The North American market-share leader in IP softswitches, according to Infonetics, GENBAND has grown in the last two years by targeting smaller service providers, particularly in rural areas. The company announced the Automated Cutover addition at the annual conference of OPASTCO, the trade association for rural providers.

One such provider is Hamilton County Communications in Dahlgren, Illinois, which this week said it will deploy the C15 softswitch as part of its fiber-to-the-home service in Southern Illinois.

Operators like Hamilton County “want cost-effective transition stories like a software upgrade to an SBC," Sanjay Bhatia, GENBAND’s director of product marketing, told VON/xchange last month. The acquisition of bankrupt carrier Nortel Networks’ carrier VoIP division “makes it easier for us to make those transitions smoothly."

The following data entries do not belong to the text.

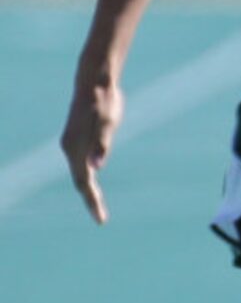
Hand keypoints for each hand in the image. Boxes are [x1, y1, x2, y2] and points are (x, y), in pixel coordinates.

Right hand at [61, 74, 121, 223]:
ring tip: (96, 205)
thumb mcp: (109, 123)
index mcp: (76, 149)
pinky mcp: (75, 137)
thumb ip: (102, 146)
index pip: (85, 183)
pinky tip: (91, 181)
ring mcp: (70, 143)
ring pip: (78, 172)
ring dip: (87, 189)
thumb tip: (97, 167)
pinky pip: (78, 163)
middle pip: (80, 180)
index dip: (93, 202)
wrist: (93, 82)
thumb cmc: (104, 102)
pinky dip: (85, 176)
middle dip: (90, 200)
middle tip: (101, 218)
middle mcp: (69, 148)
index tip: (101, 219)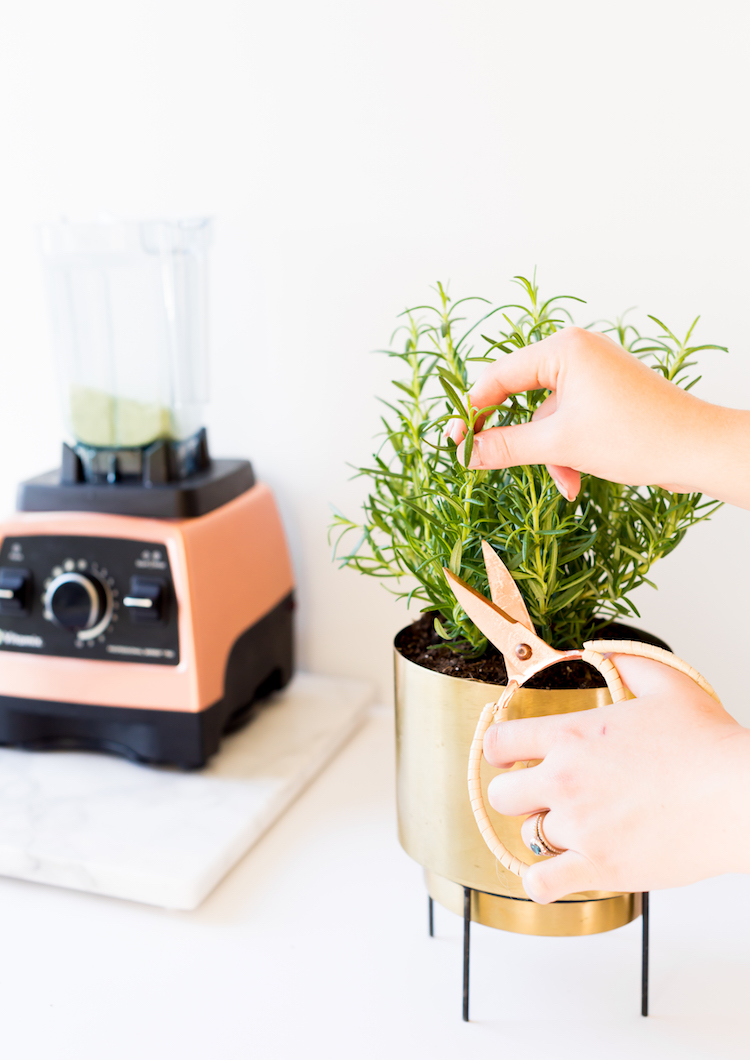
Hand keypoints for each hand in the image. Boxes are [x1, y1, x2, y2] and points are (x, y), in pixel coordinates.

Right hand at [448, 327, 749, 508]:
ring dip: (549, 454)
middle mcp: (578, 353)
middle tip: (482, 460)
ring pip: (547, 417)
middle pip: (521, 396)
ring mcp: (594, 375)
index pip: (499, 375)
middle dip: (518, 439)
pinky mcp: (607, 397)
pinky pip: (569, 422)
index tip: (452, 441)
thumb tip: (464, 452)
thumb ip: (505, 447)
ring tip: (566, 482)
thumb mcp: (559, 445)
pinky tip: (576, 480)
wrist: (698, 450)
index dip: (472, 410)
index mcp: (565, 349)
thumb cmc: (636, 437)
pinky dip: (567, 451)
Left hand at [483, 653, 749, 902]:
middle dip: (517, 794)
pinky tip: (556, 873)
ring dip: (543, 832)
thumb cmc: (709, 744)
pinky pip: (542, 883)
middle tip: (542, 795)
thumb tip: (600, 649)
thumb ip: (626, 662)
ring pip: (525, 835)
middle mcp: (565, 779)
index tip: (512, 757)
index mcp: (571, 735)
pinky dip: (543, 882)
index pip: (498, 743)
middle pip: (501, 795)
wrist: (740, 796)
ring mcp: (579, 826)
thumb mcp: (666, 684)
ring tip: (569, 828)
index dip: (502, 751)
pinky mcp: (599, 866)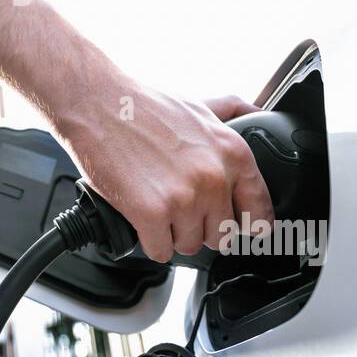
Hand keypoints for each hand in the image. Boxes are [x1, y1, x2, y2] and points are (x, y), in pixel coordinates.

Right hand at [58, 86, 274, 262]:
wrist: (96, 104)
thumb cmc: (142, 106)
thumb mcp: (199, 105)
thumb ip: (233, 112)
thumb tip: (258, 112)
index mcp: (232, 153)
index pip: (260, 212)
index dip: (247, 225)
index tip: (238, 228)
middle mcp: (214, 178)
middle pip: (220, 235)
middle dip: (199, 226)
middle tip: (179, 206)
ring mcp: (183, 198)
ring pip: (189, 246)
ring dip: (171, 233)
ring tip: (155, 204)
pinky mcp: (151, 214)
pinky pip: (160, 251)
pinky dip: (149, 240)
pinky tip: (140, 216)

GENBAND, which won Nortel’s carrier VoIP division at auction earlier this year, last month unveiled its plan for the combined GENBAND-Nortel product line. The company will invest $150 million in R&D to create new product lines, it said, and plans to roll out new products (such as the Automated Cutover software) over the next few months. For now, the company’s portfolio consists of the A-series applications suite, the C-series with call control, softswitches and media gateway controllers, the G-series media gateway line, the S-series security session border controller line, and an underlying element management system, called GenView.

“We have a focus on simplifying the migration from TDM to IMS and all-IP," said Bhatia.